Bir diğer husus, bir şeyin cezası misliyle olmalıdır. Kısasta bile durum böyledir. Cana can, dişe diş dedikleri ne eksik ne fazla, misliyle demektir. Bir kişi bile bile orucunu bozarsa bozduğu gün kadar yani güne gün oruç tutmalıdır. Doğrusu da budur.
Bir diğer husus, yine ilmihal kitaplarında yazdığına göre niyetlenmeyip oruç tutmayan kimse için güne gün oruç tutar denilirken, niyetlenip ardından oruç bozana iki ay ceza bana göre bir çelişkidir. Biri belki de keyfi olarak oruca niyetlenmiyor, diğeri tutacağım deyip iyi niyet gösteriyor ve oruca başlıyor. Nefsine ağır geldiği için dayanamayıp bozuyor. Bence oruca niyetlenen, iyi niyetli ama sözünde duramamış ve bozmuş. Bu iyi niyetin cezası 60 kat ceza olmamalı. Eğer kat kat ceza verilecekse niyetlenmeyen kişi için düşünülmelidir.

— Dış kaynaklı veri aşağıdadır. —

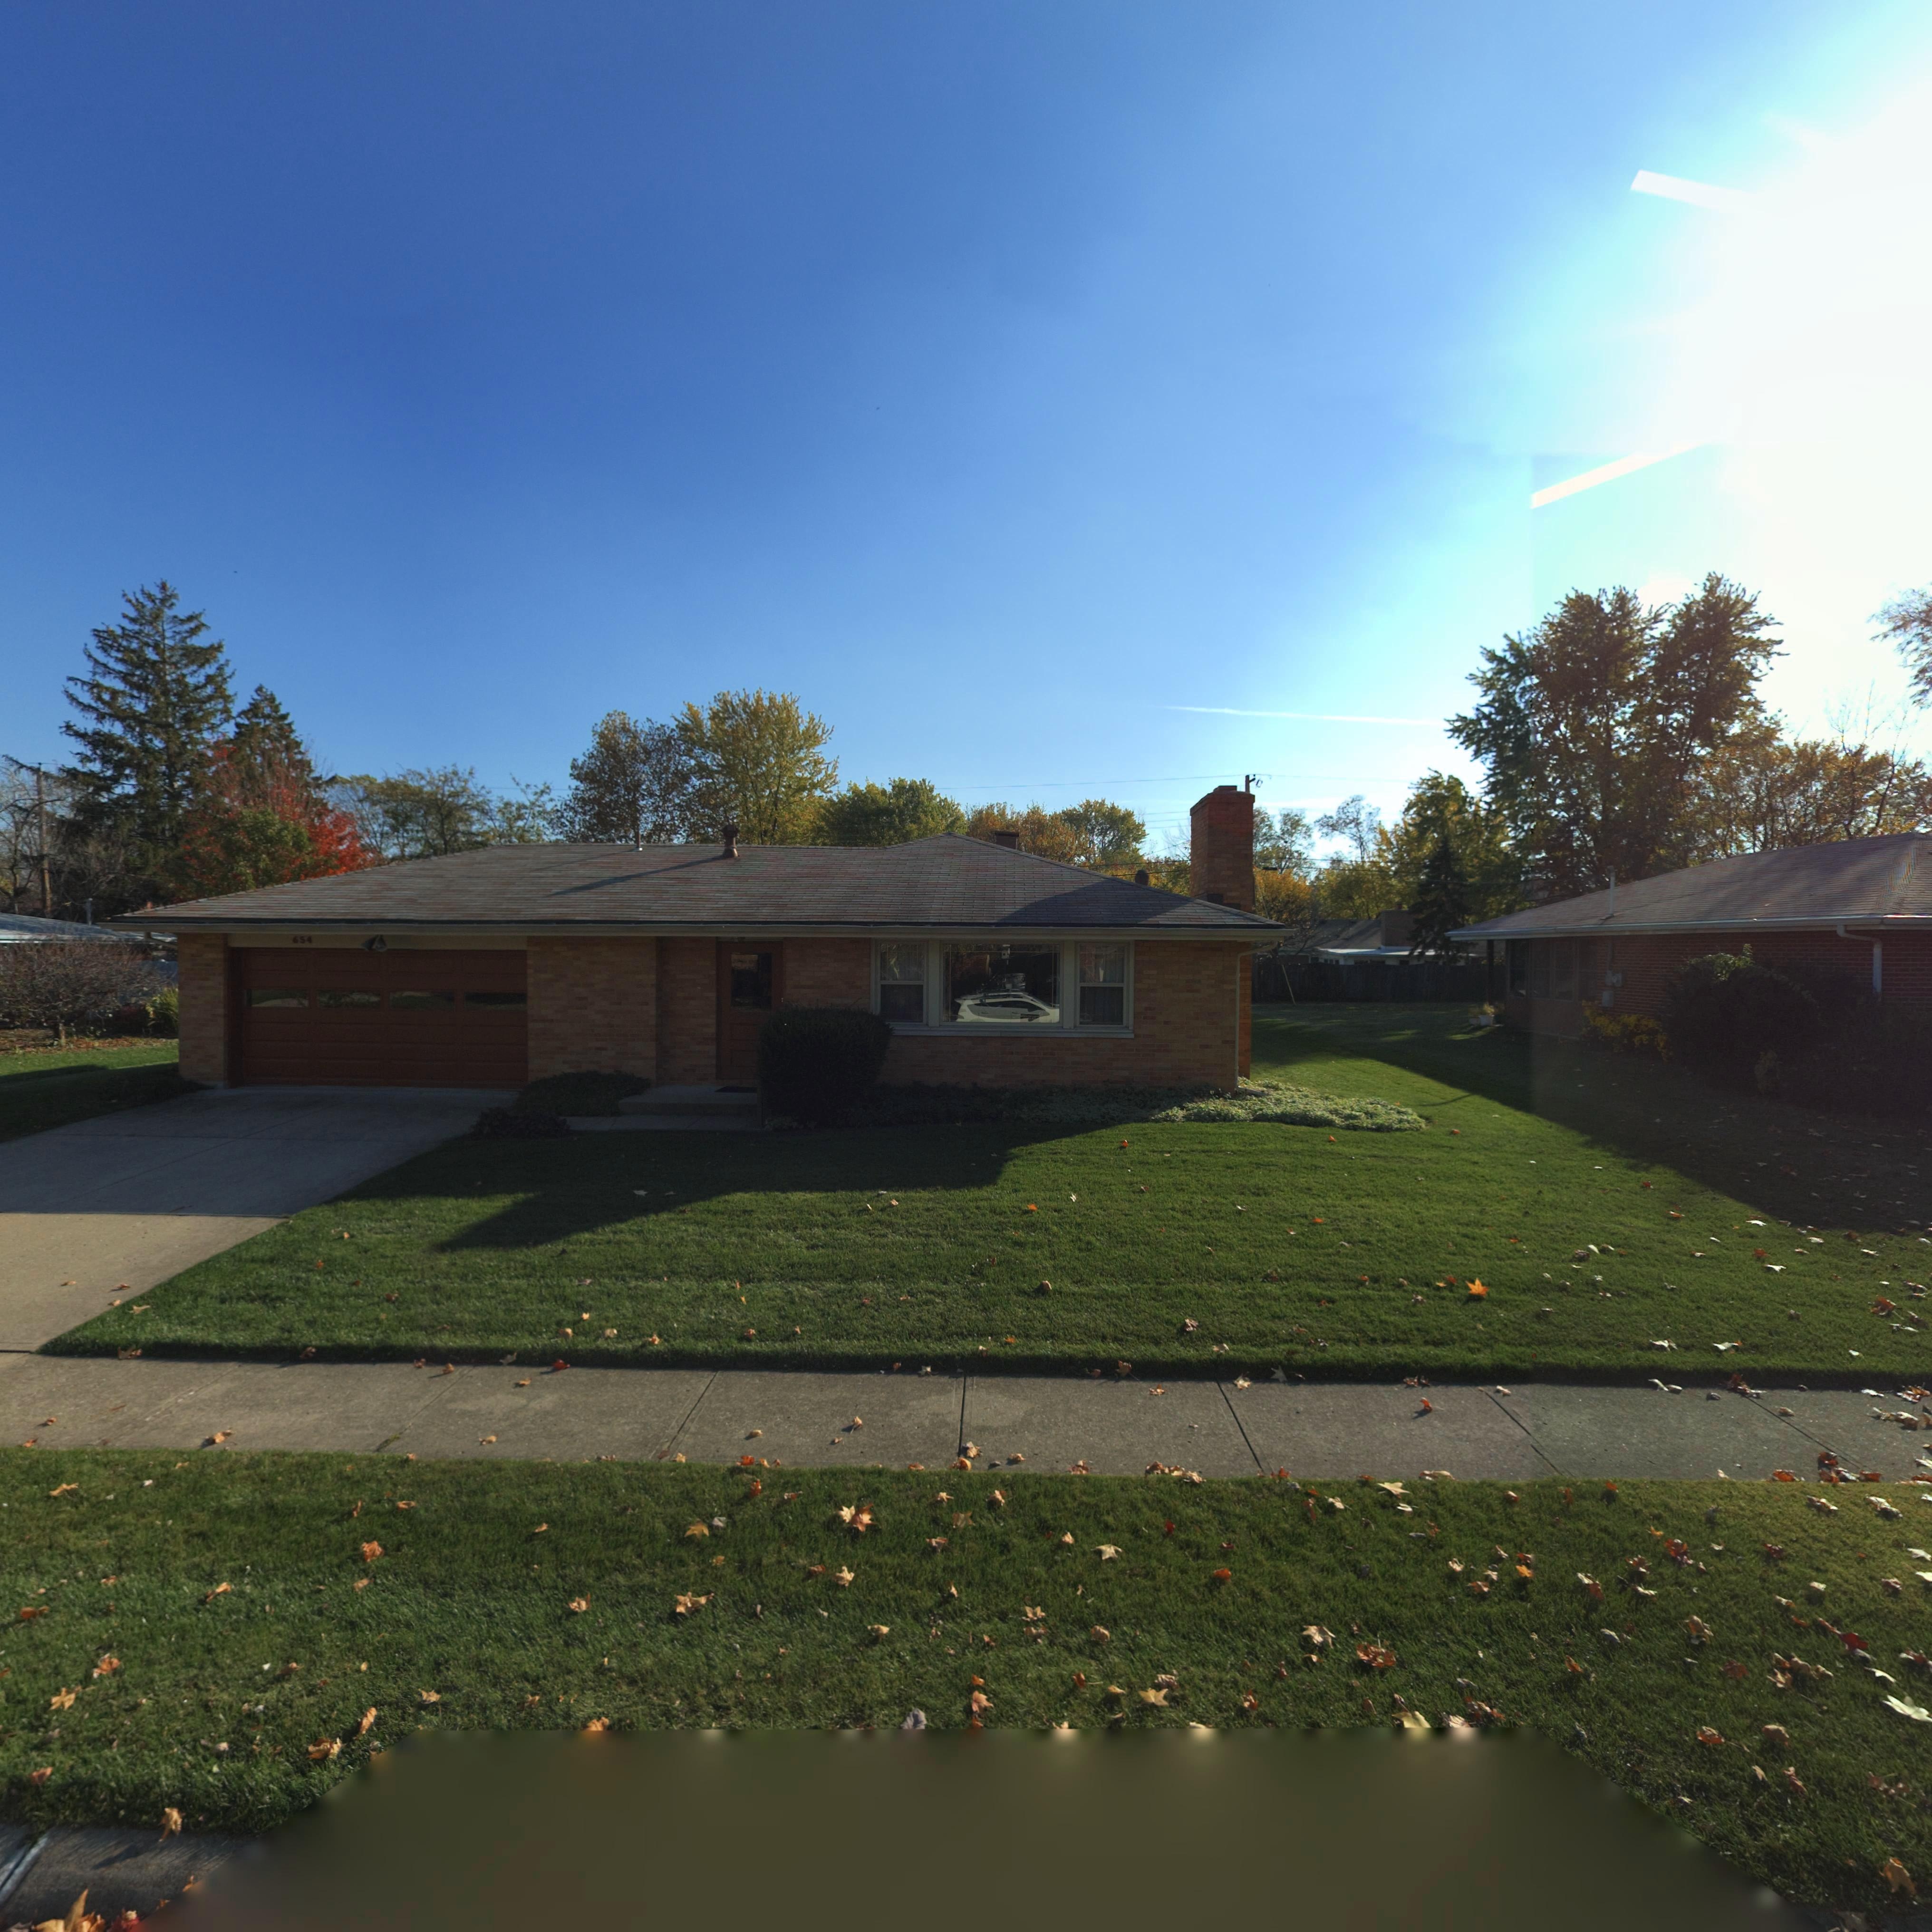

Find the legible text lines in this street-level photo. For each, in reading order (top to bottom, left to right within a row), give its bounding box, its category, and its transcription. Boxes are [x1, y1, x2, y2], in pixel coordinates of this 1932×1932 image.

[292, 935, 312, 944] StreetNumber: 654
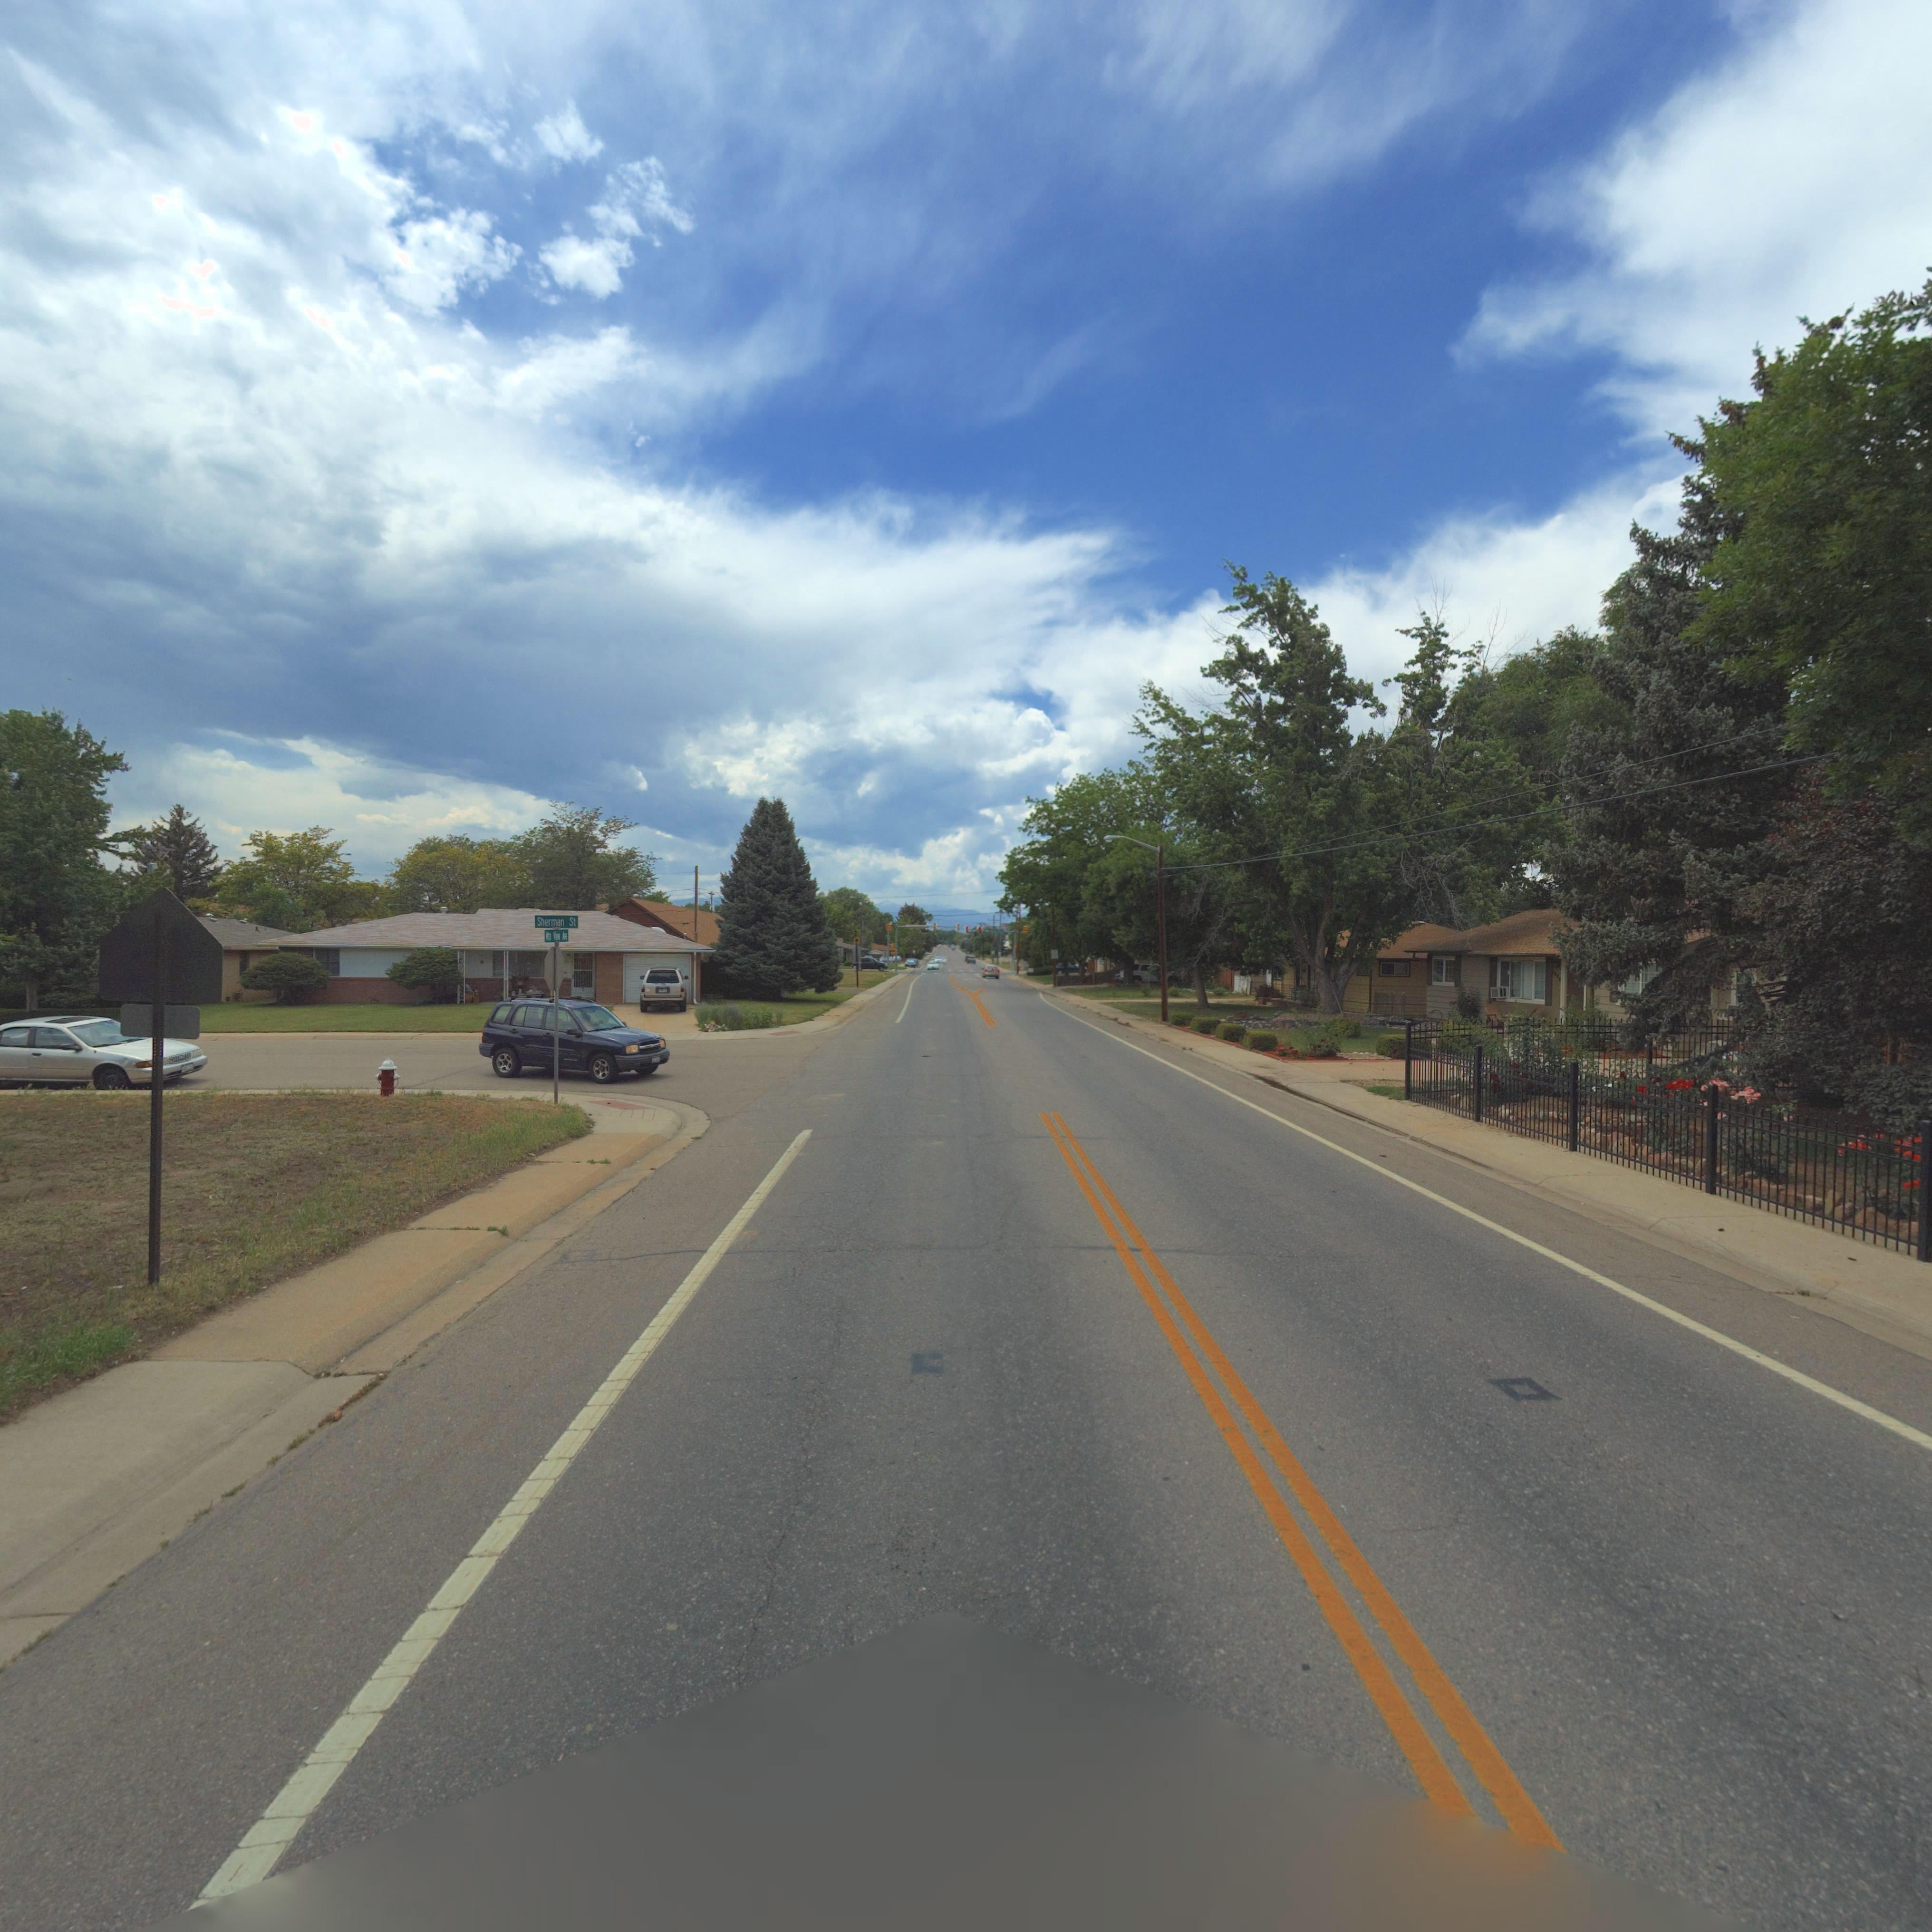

Burada, bile bile niyetlenmeyen iki ay tutmalı demiyorum. Çünkü bu da güne gün tutar. Sadece iyi niyet gösterene takdir edilen cezaya dikkat çekmek için böyle dedim. Mantık da böyle olmalıdır.
Sözün özü, cezalar anlaşılabilir olmalı, orantılı olmalı, kat be kat ceza olmamalı. Niyetlenen de niyetlenmeyen de güne gün oruç tutmalı. Kısaca insafı elden bırakmayalım. İnsanımıza hayatı zorlaştırmayalım, kolaylaştıralım demek istiyorum.
Not: Kendimi fetva vermeye haiz görmüyorum. Sadece bu konudaki görüşümü açıkladım.